Q&A Podcast

Take a deep dive into a variety of exam questions, gaining insight from seasoned Scorebuilders’ instructors as they help you understand and examine the why behind the correct answer. Ready to elevate your exam prep? Let’s go!

Innovate & Rehabilitate: The Entrepreneurial PT

Step into the entrepreneurial side of physical therapy as we explore innovative PT businesses and the inspiring journeys of their founders. Hear their stories, discover their strategies, and gain insights that could spark your own entrepreneurial path.

Episode 34: Christina Rama - Fownd

Derek Lee, PT, DPT
Posted 05/14/2026

Christina Rama is a Doctor of Physical Therapy and co-founder of Fownd. She’s currently helping build Notation, an AI-powered documentation platform designed specifically for rehabilitation clinicians.Christina graduated from Grand Valley State University and has worked across a wide range of settings, including outpatient, inpatient, neuro rehab, home health, and skilled nursing facilities. This breadth of experience gives her a deep understanding of the day-to-day realities clinicians face.

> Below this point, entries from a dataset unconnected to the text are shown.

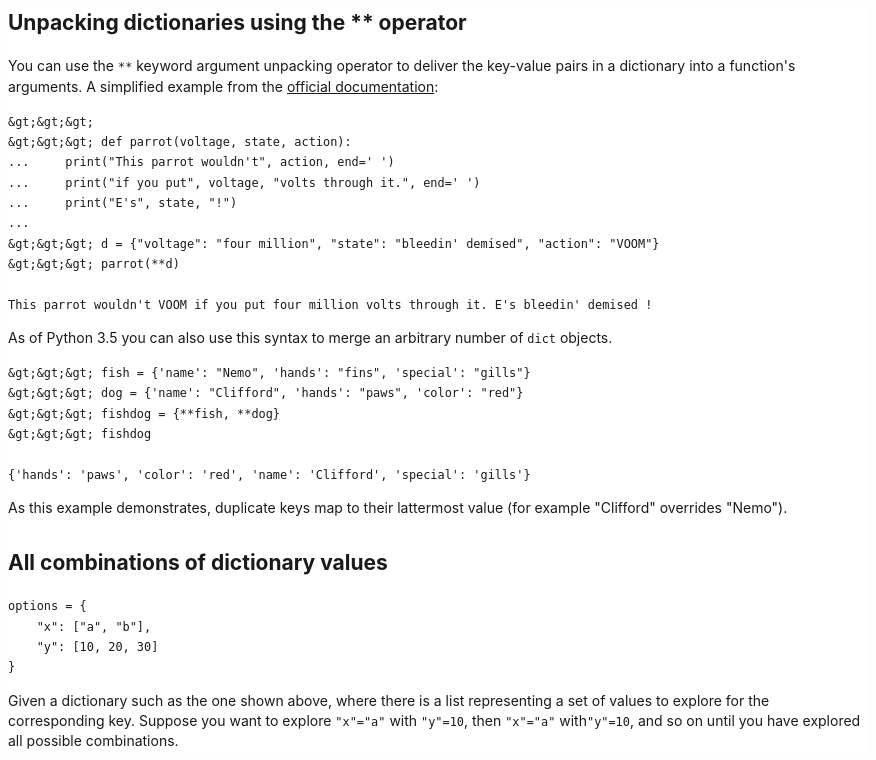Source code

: 

## Unpacking dictionaries using the ** operator


You can use the `**` keyword argument unpacking operator to deliver the key-value pairs in a dictionary into a function's arguments. A simplified example from the [official documentation](http://web.archive.org/web/20170208202345/https://docs.python.org/3/tutorial/controlflow.html#unpacking-argument-lists):

```
&gt;&gt;&gt;
&gt;&gt;&gt; def parrot(voltage, state, action):
...     print("This parrot wouldn't", action, end=' ')
...     print("if you put", voltage, "volts through it.", end=' ')
...     print("E's", state, "!")
...
&gt;&gt;&gt; d = {"voltage": "four million", "state": "bleedin' demised", "action": "VOOM"}
&gt;&gt;&gt; parrot(**d)

This parrot wouldn't VOOM if you put four million volts through it. E's bleedin' demised !

```

As of Python 3.5 you can also use this syntax to merge an arbitrary number of `dict` objects.

```
&gt;&gt;&gt; fish = {'name': "Nemo", 'hands': "fins", 'special': "gills"}
&gt;&gt;&gt; dog = {'name': "Clifford", 'hands': "paws", 'color': "red"}
&gt;&gt;&gt; fishdog = {**fish, **dog}
&gt;&gt;&gt; fishdog

{'hands': 'paws', 'color': 'red', 'name': 'Clifford', 'special': 'gills'}

```

As this example demonstrates, duplicate keys map to their lattermost value (for example "Clifford" overrides "Nemo").



## All combinations of dictionary values


```
options = {
    "x": ["a", "b"],
    "y": [10, 20, 30]
}

```

Given a dictionary such as the one shown above, where there is a list
representing  a set of values to explore for the corresponding key. Suppose
you want to explore `"x"="a"` with `"y"=10`, then `"x"="a"` with`"y"=10`, and so
on until you have explored all possible combinations.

Her path into entrepreneurship came directly from past experience, especially seeing the heavy documentation burden placed on therapists. She believes technology should support clinical care, not get in the way of it.

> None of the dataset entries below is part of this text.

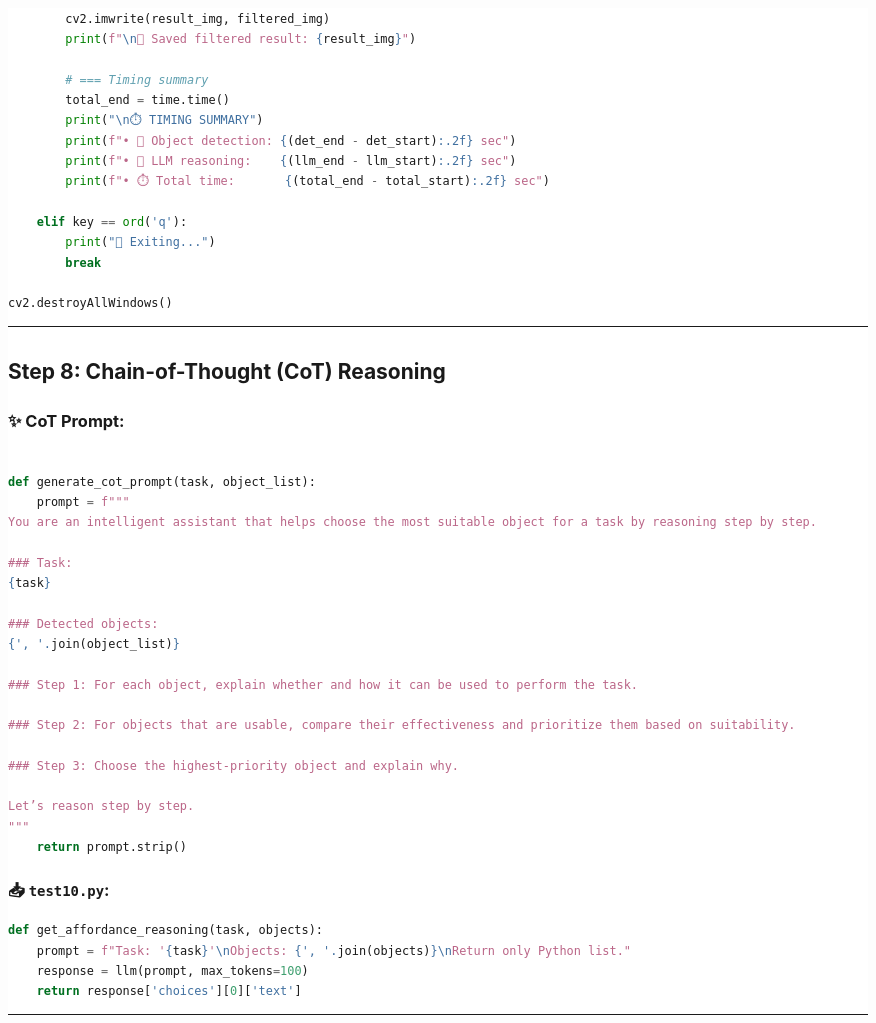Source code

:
 ```python
        cv2.imwrite(result_img, filtered_img)
        print(f"\n📸 Saved filtered result: {result_img}")

        # === Timing summary
        total_end = time.time()
        print("\n⏱️ TIMING SUMMARY")
        print(f"• 🧠 Object detection: {(det_end - det_start):.2f} sec")
        print(f"• 🤖 LLM reasoning:    {(llm_end - llm_start):.2f} sec")
        print(f"• ⏱️ Total time:       {(total_end - total_start):.2f} sec")

    elif key == ord('q'):
        print("👋 Exiting...")
        break

cv2.destroyAllWindows()

```
---

## Step 8: Chain-of-Thought (CoT) Reasoning

### ✨ CoT Prompt:
```python

def generate_cot_prompt(task, object_list):
    prompt = f"""
You are an intelligent assistant that helps choose the most suitable object for a task by reasoning step by step.

### Task:
{task}

### Detected objects:
{', '.join(object_list)}

### Step 1: For each object, explain whether and how it can be used to perform the task.

### Step 2: For objects that are usable, compare their effectiveness and prioritize them based on suitability.

### Step 3: Choose the highest-priority object and explain why.

Let’s reason step by step.
"""
    return prompt.strip()
```

### 📥 `test10.py`:

```python
def get_affordance_reasoning(task, objects):
    prompt = f"Task: '{task}'\nObjects: {', '.join(objects)}\nReturn only Python list."
    response = llm(prompt, max_tokens=100)
    return response['choices'][0]['text']
```

---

Instagram: @notation.fownd

🔍 Why Listen?
This episode is for PTs and PTAs who know documentation is draining time, energy, and focus from patient care. Dr. Christina Rama shares how her experience as a traveling PT across outpatient, inpatient, neuro rehab, home health, and skilled nursing led her to co-found Found, an AI-powered company built to ease that burden.
If you’ve ever wondered whether your clinical frustrations could point you toward a business idea, this conversation is a strong example of how real problems can lead to meaningful innovation.

🧠 What You'll Learn
  • How Christina’s work across multiple rehab settings shaped her view of documentation challenges in healthcare
  • Why she moved from direct patient care into entrepreneurship and health tech
  • How Found’s product, Notation, helps clinicians document in real time during patient sessions
  • Why AI can support clinical care without replacing clinical judgment
  • How reducing documentation friction may help lower clinician burnout
  • What’s next for Found, including computer vision for range of motion, gait, and functional movement analysis
💡 Key Takeaways
  • Real clinical pain points can become strong business ideas. Christina built Found from a problem she lived every day as a PT.
  • Documentation burden is a systems problem, not a personal failure. Many clinicians are forced to choose between being present with patients and finishing notes on time.
  • AI works best when it fits the rehab workflow. Notation was designed to reflect how PTs and OTs actually think, observe, and document.
  • Clinical skills transfer well into entrepreneurship. Communication, adaptability, problem solving, and patient-centered thinking all carry over.
  • Technology can reduce friction without reducing care quality. The goal is to give clinicians more time back for patients and life outside charting.
  • The future of rehab tech is expanding. Christina’s work in computer vision points to new ways to support functional movement analysis with simple tools already available in clinic.
🎙️ Memorable Soundbites
“At some point, I just decided to stop accepting it as part of the job.”
“In the beginning it was just more about conviction, I think, than certainty.”
“By the time the session is done, the notes are done.”
“We really have a lot more transferable skills than maybe we realize.”

🚀 Actionable Tips
  1. Pay attention to repeated frustrations. The problem you keep seeing may be the one worth solving.
  2. Don’t dismiss your clinical skills. Your ability to adapt, educate, and communicate can open doors beyond patient care.
  3. Look for tech that supports workflow, not adds to it. The best tools reduce friction and help you stay present with patients.
  4. Get comfortable learning in public. Entrepreneurial and tech-based paths often require figuring things out as you go.
  5. Stay curious about where rehab is headed. AI documentation and computer vision may shape the next phase of physical therapy practice.
💭 Conversation Starter
What is one problem you’ve accepted as “just part of the job” that could actually be solved through better systems or smarter technology?